How I learned to love forgetting?
New Theory of Disuse
I’ve heard people say they only have enough room in their head for ‘x’ number of facts or they will loose what they already know. There is a common perception that we have finite storage and what we don’t use will decay and ‘fall out of our head’, that we build our memories in a somewhat linear fashion and that repeated learning and recall keeps these memories to the forefront. What if I was to tell you that forgetting would help your memory.
In this video on New Theory of Disuse by Bjork he presents a few interesting concepts:
- We have unlimited storage capacity
- Learning in different environments improves recall, and especially if the same material is presented to us in different contexts.
- Forgetting helps your memory, Bjork talks about two indices of memory strength: Storage Strength (SS – how well something is learned) and Retrieval Strength (RS – how accessible something is). The examples below show why forgetting actually helps you SS and RS.

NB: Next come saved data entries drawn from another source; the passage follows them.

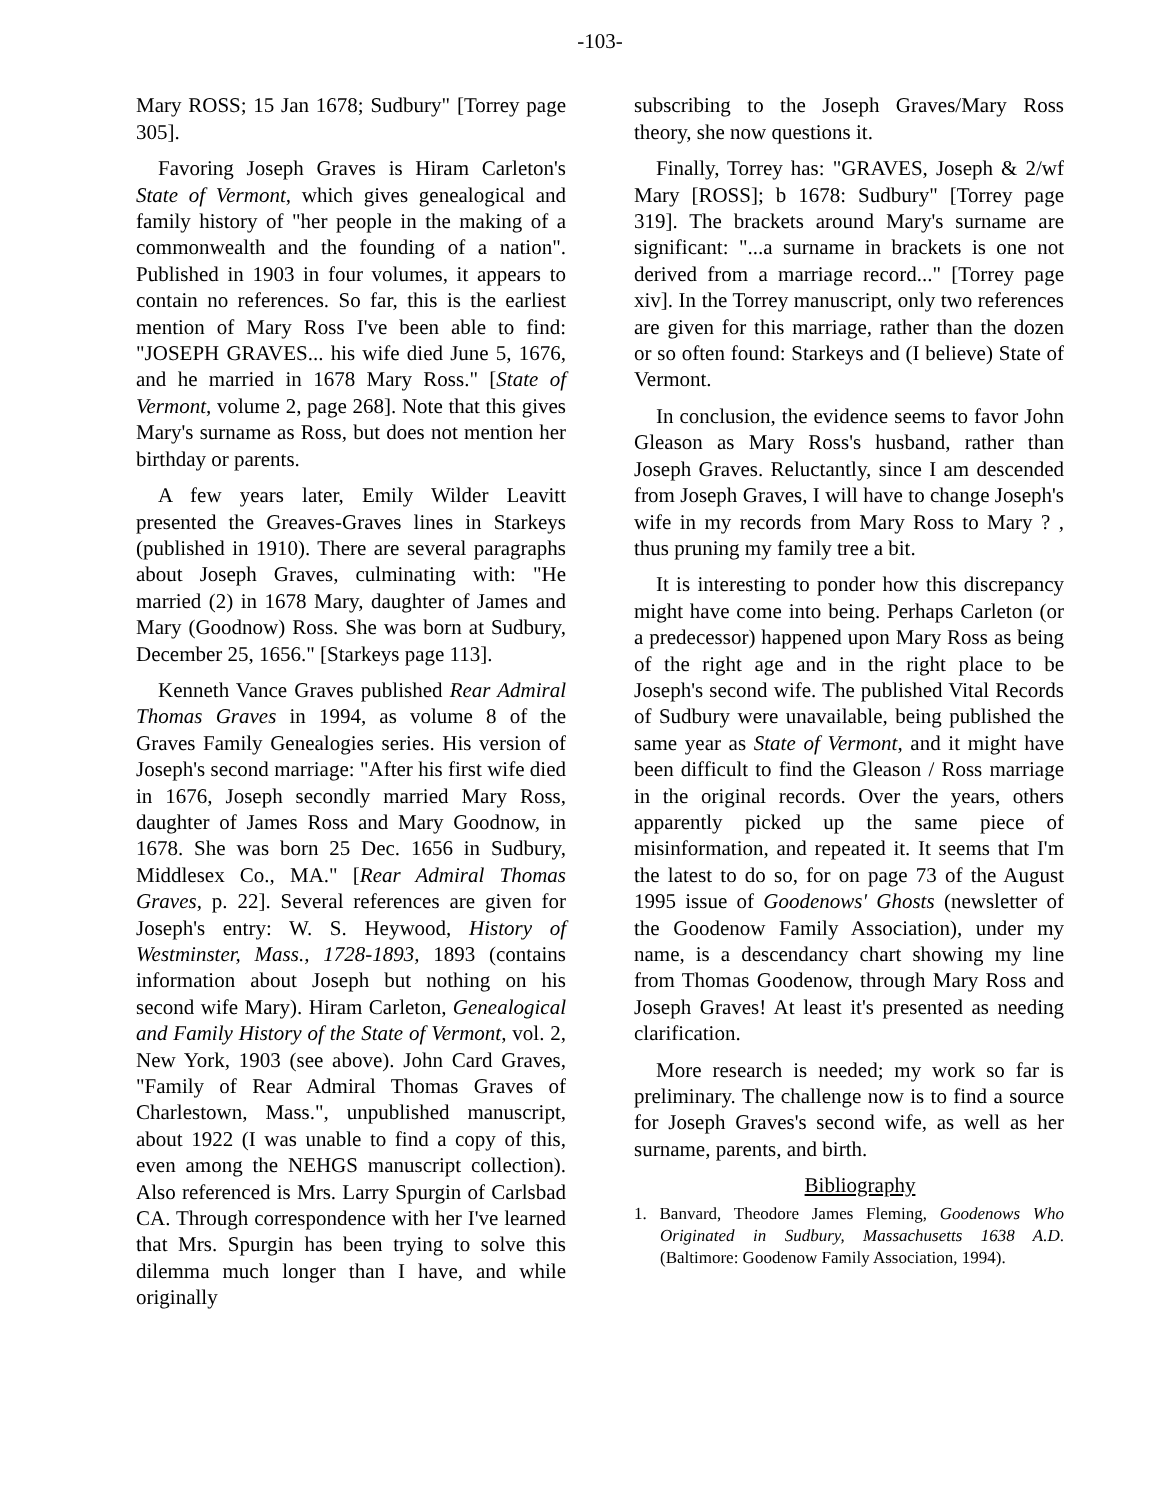-103-
Mary ROSS; 15 Jan 1678; Sudbury" [Torrey page 305].
Favoring Joseph Graves is Hiram Carleton's State of Vermont, which gives genealogical and family history of "her people in the making of a commonwealth and the founding of a nation". Published in 1903 in four volumes, it appears to contain no references. So far, this is the earliest mention of Mary Ross I've been able to find: "JOSEPH GRAVES... his wife died June 5, 1676, and he married in 1678 Mary Ross." [State of Vermont, volume 2, page 268]. Note that this gives Mary's surname as Ross, but does not mention her birthday or parents.
A few years later, Emily Wilder Leavitt presented the Greaves-Graves lines in Starkeys (published in 1910). There are several paragraphs about Joseph Graves, culminating with: "He married (2) in 1678 Mary, daughter of James and Mary (Goodnow) Ross. She was born at Sudbury, December 25, 1656." [Starkeys page 113].
Kenneth Vance Graves published Rear Admiral Thomas Graves in 1994, as volume 8 of the Graves Family Genealogies series. His version of Joseph's second marriage: "After his first wife died in 1676, Joseph secondly married Mary Ross, daughter of James Ross and Mary Goodnow, in 1678. She was born 25 Dec. 1656 in Sudbury, Middlesex Co., MA." [Rear Admiral Thomas Graves, p. 22]. Several references are given for Joseph's entry: W. S. Heywood, History of Westminster, Mass., 1728-1893, 1893 (contains information about Joseph but nothing on his second wife Mary). Hiram Carleton, Genealogical and Family History of the State of Vermont, vol. 2, New York, 1903 (see above). John Card Graves, "Family of Rear Admiral Thomas Graves of Charlestown, Mass.", unpublished manuscript, about 1922 (I was unable to find a copy of this, even among the NEHGS manuscript collection). Also referenced is Mrs. Larry Spurgin of Carlsbad CA. Through correspondence with her I've learned that Mrs. Spurgin has been trying to solve this dilemma much longer than I have, and while originally
subscribing to the Joseph Graves/Mary Ross theory, she now questions it.
Finally, Torrey has: "GRAVES, Joseph & 2/wf Mary [ROSS]; b 1678: Sudbury" [Torrey page 319]. The brackets around Mary's surname are significant: "...a surname in brackets is one not derived from a marriage record..." [Torrey page xiv]. In the Torrey manuscript, only two references are given for this marriage, rather than the dozen or so often found: Starkeys and (I believe) State of Vermont.
In conclusion, the evidence seems to favor John Gleason as Mary Ross's husband, rather than Joseph Graves. Reluctantly, since I am descended from Joseph Graves, I will have to change Joseph's wife in my records from Mary Ross to Mary ? , thus pruning my family tree a bit.
It is interesting to ponder how this discrepancy might have come into being. Perhaps Carleton (or a predecessor) happened upon Mary Ross as being of the right age and in the right place to be Joseph's second wife. The published Vital Records of Sudbury were unavailable, being published the same year as State of Vermont, and it might have been difficult to find the Gleason / Ross marriage in the original records. Over the years, others apparently picked up the same piece of misinformation, and repeated it. It seems that I'm the latest to do so, for on page 73 of the August 1995 issue of Goodenows' Ghosts (newsletter of the Goodenow Family Association), under my name, is a descendancy chart showing my line from Thomas Goodenow, through Mary Ross and Joseph Graves! At least it's presented as needing clarification.
More research is needed; my work so far is preliminary. The challenge now is to find a source for Joseph Graves's second wife, as well as her surname, parents, and birth.
Bibliography
1. Banvard, Theodore James Fleming, Goodenows Who Originated in Sudbury, Massachusetts 1638 A.D. (Baltimore: Goodenow Family Association, 1994).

Bjork gives four examples:
“If something is well learned (e.g. the address where you have lived for several years), it has both high SS and high RS: You know it well and can retrieve it readily. The address of a friend that you visited for the first time this afternoon, however, may only have high RS (and low SS) because the address, although practiced recently, was not well learned. Thus, although you know the address now, you will be unlikely to be able to recall it in a few days because RS will decrease over time, especially for information with low SS. Sometimes information has high SS (due to it having been well learned), but cannot be retrieved (e.g., the address where you lived as a child). If you were provided with this address again, however, you would have the feeling that that information was somewhere in the recesses of your memory, and in fact, you would be likely to relearn it very quickly. Finally, information can have both low RS and low SS. This information would include things that you heard in class earlier today, but did not learn well and cannot recall now.”
The New Theory of Disuse describes interesting ways in which RS and SS interact. With the above example of a childhood address where SS was high and RS was low consequent restudy gives a huge boost to RS. Whereas the opposite is true where SS is small and you keep restudying a topic so the RS is high. A prime example would be rote learning a list of facts, simply repeating to-be-learned information over and over again is not very helpful. You need to form deeper connections to improve long-term retention.
So learn to love forgetting.
“Because humans have unlimited storage capacity, having total recall would be a mess.”